Goodwood closed as a premier motorsport circuit in 1966, still the early years of Lotus’ top level motorsport domination. But almost three decades later, in 1993, when the Duke of Richmond began the Festival of Speed, time had not dimmed the link between Lotus and Goodwood. Countless Lotus cars have attended in the years since; through the Festival, Revival, Members’ Meeting or this year’s SpeedWeek, Lotus has always been part of the grid.

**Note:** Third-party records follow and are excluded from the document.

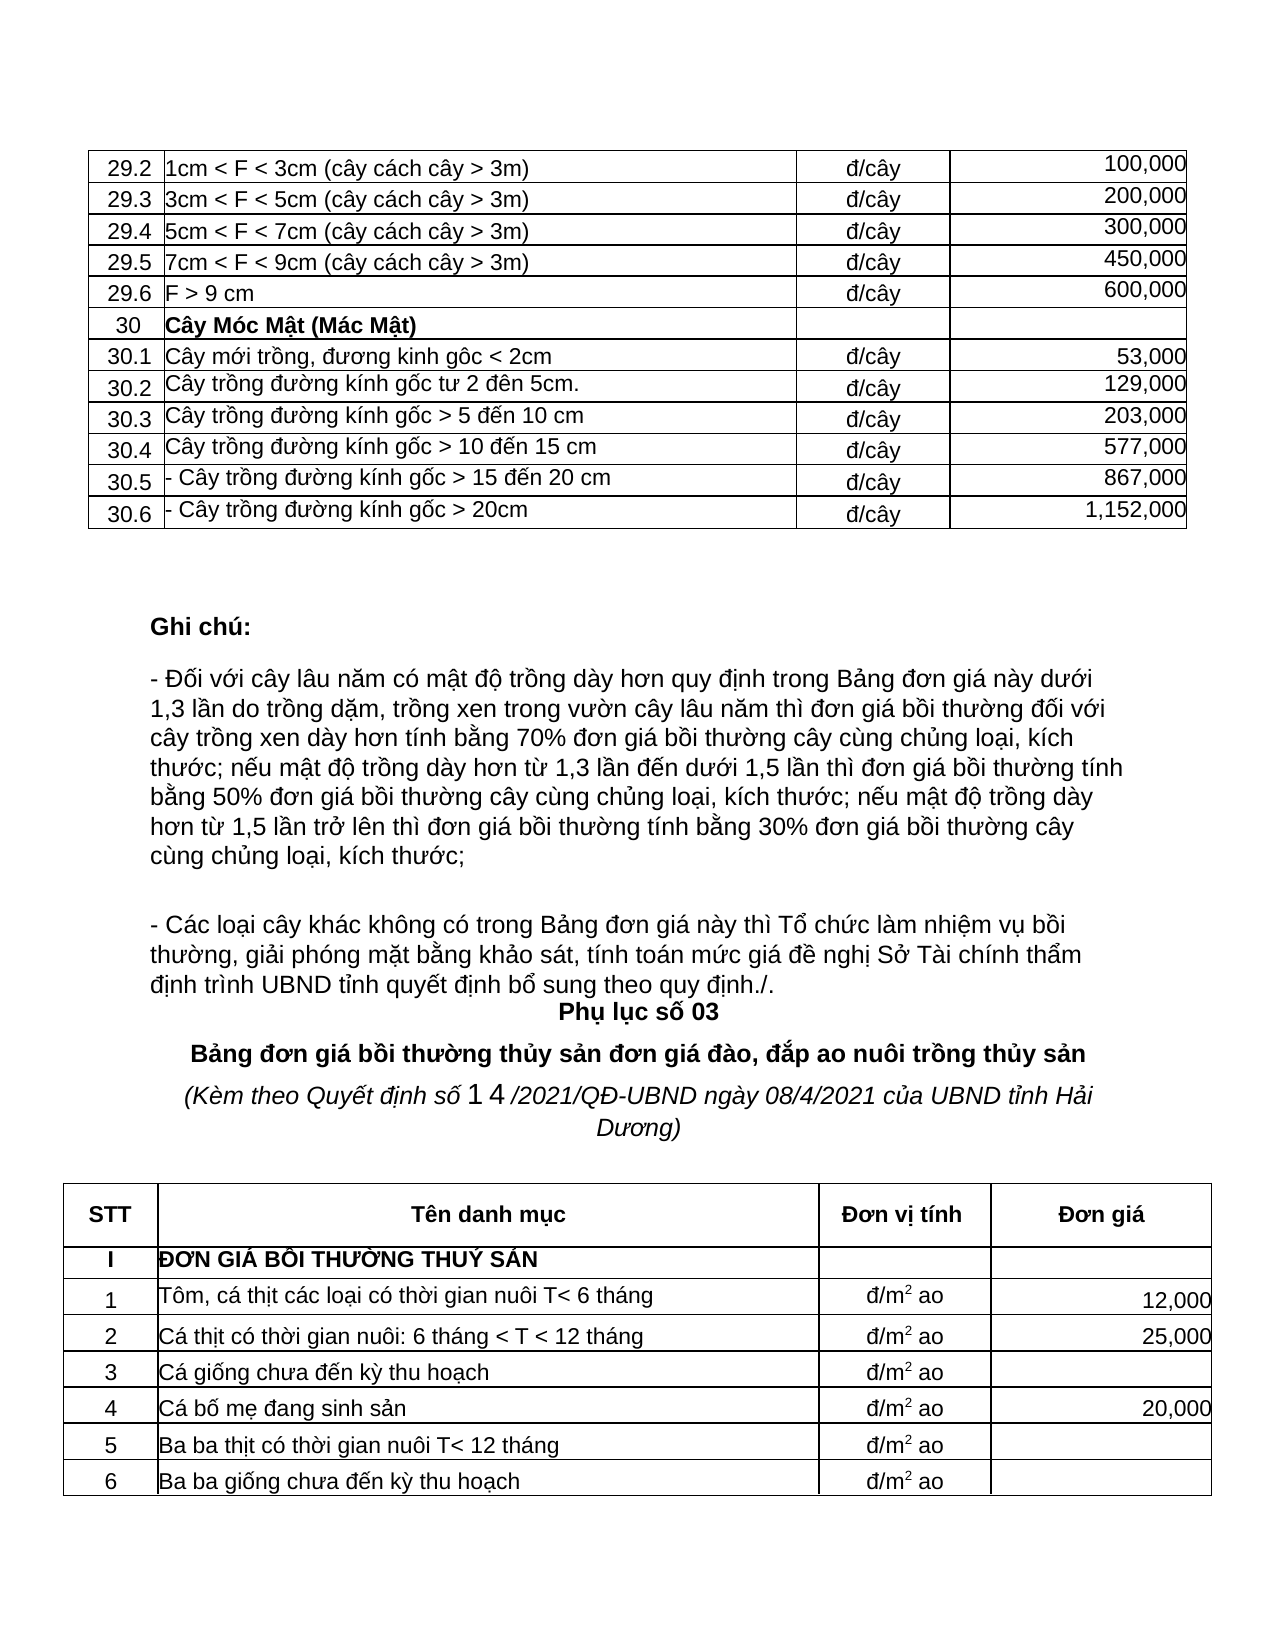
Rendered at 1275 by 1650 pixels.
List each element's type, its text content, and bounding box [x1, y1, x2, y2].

table_cell Cá thịt có thời gian nuôi: 6 tháng < T < 12 tháng [159, 1315, 818, 1350]
text - Đối với cây lâu năm có mật độ trồng dày hơn quy định trong Bảng đơn giá này dưới 1,3 lần do trồng dặm, trồng xen trong vườn cây lâu năm thì đơn giá bồi thường đối với cây trồng xen dày hơn tính bằng 70% đơn giá bồi thường cây cùng chủng loại, kích thước; nếu mật độ trồng dày hơn từ 1,3 lần đến dưới 1,5 lần thì đơn giá bồi thường tính bằng 50% đơn giá bồi thường cây cùng chủng loại, kích thước; nếu mật độ trồng dày hơn từ 1,5 lần trở lên thì đơn giá bồi thường tính bằng 30% đơn giá bồi thường cây cùng chủng loại, kích thước; [150, 664, 1125, 871]
text Bảng đơn giá bồi thường thủy sản đơn giá đào, đắp ao nuôi trồng thủy sản [152, 1042, 1125, 1067]
table_cell 200,000 [951, 183, 1186, 213]
table_cell đ/cây [797, 277, 949, 307]
table_cell 6 [64, 1460, 157, 1494]
text - Các loại cây khác không có trong Bảng đơn giá này thì Tổ chức làm nhiệm vụ bồi thường, giải phóng mặt bằng khảo sát, tính toán mức giá đề nghị Sở Tài chính thẩm định trình UBND tỉnh quyết định bổ sung theo quy định./. [150, 910, 1125, 1000]
table_cell đ/m2 ao [820, 1315, 990, 1350]
table_cell [797, 308, 949, 338]
table_cell Cây mới trồng, đương kinh gôc < 2cm [165, 340, 796, 370]
table_cell 4 [64, 1388, 157, 1422]
table_cell Cây trồng đường kính gốc tư 2 đên 5cm. [165, 371, 796, 401]
text Phụ lục số 03 [152, 1000, 1125, 1025]
table_cell 2 [64, 1315, 157, 1350]
table_cell 867,000 [951, 465, 1186, 495]
table_cell 29.3 [89, 183, 164, 213]
table_cell đ/cây [797, 151, 949, 181]
table_header Đơn vị tính [820, 1184, 990, 1246]
table_cell đ/cây [797, 246, 949, 275]
table_cell đ/m2 ao [820, 1388, 990, 1422]
table_cell Cá giống chưa đến kỳ thu hoạch [159, 1352, 818, 1386]
table_cell 29.4 [89, 215, 164, 244]
table_cell 30.3 [89, 403, 164, 433]
table_cell đ/cây [797, 183, 949, 213]
table_cell đ/m2 ao [820, 1279, 990, 1313]
table_header Tên danh mục [159, 1184, 818, 1246]
table_cell 25,000 [992, 1315, 1211, 1350]
table_cell 30.2 [89, 371, 164, 401]
table_cell đ/cây [797, 371, 949, 401]
table_cell 5 [64, 1424, 157, 1458]
table_cell 12,000 [992, 1279, 1211, 1313]
table_cell 29.5 [89, 246, 164, 275]
table_cell [992, 1248, 1211, 1277]
table_cell Ba ba thịt có thời gian nuôi T< 12 tháng [159, 1424, 818, 1458]
table_cell 30.5 [89, 465, 164, 495]
table_cell Cây trồng đường kính gốc > 10 đến 15 cm [165, 434, 796, 464]
table_cell Cây Móc Mật (Mác Mật) [165, 308, 796, 338]
table_cell 577,000 [951, 434, 1186, 464]
table_cell 1 [64, 1279, 157, 1313]
table_cell 600,000 [951, 277, 1186, 307]
table_cell [992, 1352, 1211, 1386]
table_cell - Cây trồng đường kính gốc > 20cm [165, 497, 796, 528]
table_cell Cá bố mẹ đang sinh sản [159, 1388, 818, 1422]
table_cell 1,152,000 [951, 497, 1186, 528]
table_cell 100,000 [951, 151, 1186, 181]
table_cell đ/cây [797, 215, 949, 244]
table_cell F > 9 cm [165, 277, 796, 307]
table_cell Cây trồng đường kính gốc > 5 đến 10 cm [165, 403, 796, 433]
table_cell Tôm, cá thịt các loại có thời gian nuôi T< 6 tháng [159, 1279, 818, 1313]
table_cell 203,000 [951, 403, 1186, 433]
table_cell đ/cây [797, 497, 949, 528]
table_cell đ/cây [797, 403, 949, 433]
table_cell [992, 1460, 1211, 1494]
table_cell [820, 1248, 990, 1277]
table_cell 29.2 [89, 151, 164, 181]
table_cell đ/cây [797, 465, 949, 495]
table_cell 450,000 [951, 246, 1186, 275]
table_cell đ/cây [797, 340, 949, 370]
table_cell 30.4 [89, 434, 164, 464]
table_cell đ/cây [797, 434, 949, 464]
table_cell 30.1 [89, 340, 164, 370]
table_cell 3 [64, 1352, 157, 1386]
table_cell 30.6 [89, 497, 164, 528]
table_cell đ/m2 ao [820, 1352, 990, 1386]
table_cell ĐƠN GIÁ BỒI THƯỜNG THUỶ SẢN [159, 1248, 818, 1277]
table_cell 30 [89, 308, 164, 338]
table_cell 1cm < F < 3cm (cây cách cây > 3m) [165, 151, 796, 181]
table_cell 20,000 [992, 1388, 1211, 1422]
table_cell 29.6 [89, 277, 164, 307]
text Ghi chú: [150, 615, 1125, 640]
table_cell 53,000 [951, 340, 1186, 370]
table_cell - Cây trồng đường kính gốc > 15 đến 20 cm [165, 465, 796, 495]
table_cell 7cm < F < 9cm (cây cách cây > 3m) [165, 246, 796, 275]
table_cell 5cm < F < 7cm (cây cách cây > 3m) [165, 215, 796, 244]
table_cell đ/m2 ao [820, 1460, 990, 1494]
table_cell [951, 308, 1186, 338]
table_header STT [64, 1184, 157, 1246]
table_header Đơn giá [992, 1184, 1211, 1246]
table_cell Ba ba giống chưa đến kỳ thu hoạch [159, 1460, 818, 1494]
table_cell 129,000 [951, 371, 1186, 401]
table_cell [992, 1424, 1211, 1458]
table_cell I [64, 1248, 157, 1277]
text (Kèm theo Quyết định số 1 4 /2021/QĐ-UBND ngày 08/4/2021 của UBND tỉnh Hải Dương) [152, 1078, 1125, 1143]
table_cell 3cm < F < 5cm (cây cách cây > 3m) [165, 183, 796, 213]
table_cell 300,000 [951, 215, 1186, 244]
table_cell đ/m2 ao [820, 1424, 990, 1458]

Memories of the Goodwood Festival of Speed include Lotus F1 World Champion Emerson Fittipaldi offering to drive Colin Chapman’s widow, Hazel, up the Goodwood Hill in the late Nineties in an Elise Type 72 Black and Gold Special Edition. Mrs Chapman stated quite forcefully, “Now, you won’t drive too fast, will you!” Those who were there will never forget seeing Emerson drive close to flat-out up with Mrs Chapman in the passenger seat trying to keep her elegant hairstyle in place! Afterwards Emerson asked if she had shut her eyes, to which she replied ‘Only once, at the start, and I did not open them until after the finish.”
Lotus has been the ‘Featured Marque’ twice at the Festival of Speed, in 2002 and 2012. At the latter, such was the excitement of Lotus taking centre stage that on the media launch day – held on a sunny but cold March day – it felt like a bigger event than the first Festival.
Come the 2012 Festival itself, Lotus was the theme of the famous Goodwood sculpture, and artist Gerry Judah created an infinity loop in the form of a race track with a line-up of the actual Lotus F1 cars mounted as though racing. It’s remembered as one of Judah’s finest Goodwood installations.
That same year saw numerous famous drivers reunited with their cars – Stirling Moss and John Surtees each with a Lotus 18; Emerson Fittipaldi in a Lotus 72; Jackie Oliver in a Lotus 49; and Doc Bundy in a Lotus Esprit X180R.
In other years guest drivers have celebrated Lotus legends, including Jackie Stewart and the Duke of Richmond in the then-recently restored Jim Clark Lotus Type 38, the car which Clark had won the 1965 Indy500. Bruno Senna is remembered for driving his uncle Ayrton’s Lotus 97T, and multi-Le Mans winner Tom Kristensen has roared up the Hill in a near-identical one.
At the Goodwood Revival Lotus has won the blue riband event, the prestigious Glover Trophy, more times than any other marque. Many motorsport commentators will readily explain that this is due to the fact that the Lotus 25 was the quickest car in the early 1960s, so is still the quickest today against competitors of that era. This explanation, however, ignores the fact that the tremendous performances of these Team Lotus cars is down to the impeccable preparation – often by Classic Team Lotus – and the brilliant racecraft of the drivers. These include Andy Middlehurst, who has won the Glover Trophy more times than anyone else.
It is not just the Lotus race cars that have set Goodwood alight – the road cars have also created memorable moments. The stand-out would be the world debut of the 3-Eleven in 2015, which drew such a crowd that surrounding marques had to limit fans clambering on to their stands just to get a better view of the Lotus!
It was also a Lotus road car which took centre stage at this year’s Goodwood SpeedWeek – the Evija all-electric hypercar making its televised dynamic debut.
Like all brands with a genuine motorsport heritage, everyone at Lotus is looking forward to next year’s Goodwood calendar and the prospect of three exciting festivals. Whatever happens, Lotus will be there, making history as always.